The San Francisco Public Utilities Commission launched a $320 million construction project Wednesday at Lower Crystal Springs Reservoir that will protect the Peninsula’s drinking water in case of a major earthquake.
The dam upgrades will provide San Mateo and San Francisco County residents with water within 36 hours of a catastrophe, whereas the current dam structure could disrupt water supply for 30 to 60 days, according to officials.
“Our communities cannot survive for that long without a reliable water source,” said SFPUC Commissioner Art Torres.
The Lower Crystal Sprigs Dam was built in 1890, and served as a design model for the Hoover Dam. The seismic retrofit to the dam is part of a $4.6 billion program that includes upgrades to the Hetch Hetchy Regional Water System, which carries water from Hetch Hetchy Reservoir in Yosemite National Park.
The enhancements, required by the California Division of Safety of Dams, will raise the height of the existing parapet wall at the top of the dam by 9 feet and widen the dam’s spillway. In case of a flood, these improvement will secure water diversion to San Mateo Creek.

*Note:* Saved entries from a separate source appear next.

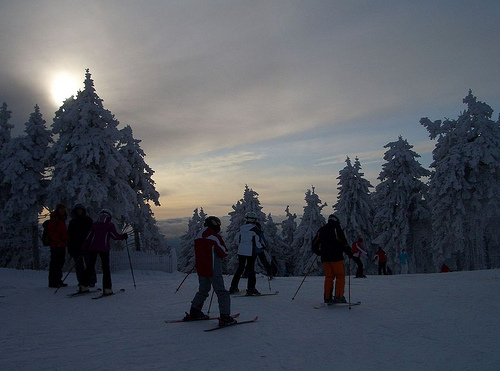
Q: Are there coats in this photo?
A: Yes, there is a coat.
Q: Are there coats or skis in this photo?
A: Yes, there is a coat.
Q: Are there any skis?
A: Yes, there are skis.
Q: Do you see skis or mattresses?
A: Yes, there are skis.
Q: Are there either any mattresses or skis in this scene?
A: Yes, there are skis.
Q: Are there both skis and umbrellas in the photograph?
A: No, there are skis but no umbrellas.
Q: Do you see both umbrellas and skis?
A: No, there are skis but no umbrellas.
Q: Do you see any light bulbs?
A: No, there are no light bulbs.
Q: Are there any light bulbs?
A: No, there are no light bulbs.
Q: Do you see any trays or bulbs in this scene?
A: No, there are no bulbs or trays.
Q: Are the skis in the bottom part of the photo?
A: Yes, the skis are in the bottom of the image.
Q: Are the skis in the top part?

“The devastating earthquake in Japan is a sobering reminder of the need to have a seismically secure and reliable drinking water system,” said SFPUC General Manger Ed Harrington.
This public works project is currently one of the largest in the U.S. and the largest in California, according to Harrington.
During construction, part of the Sawyer Camp Trail, a 6-mile walking and biking path, will be closed for short periods.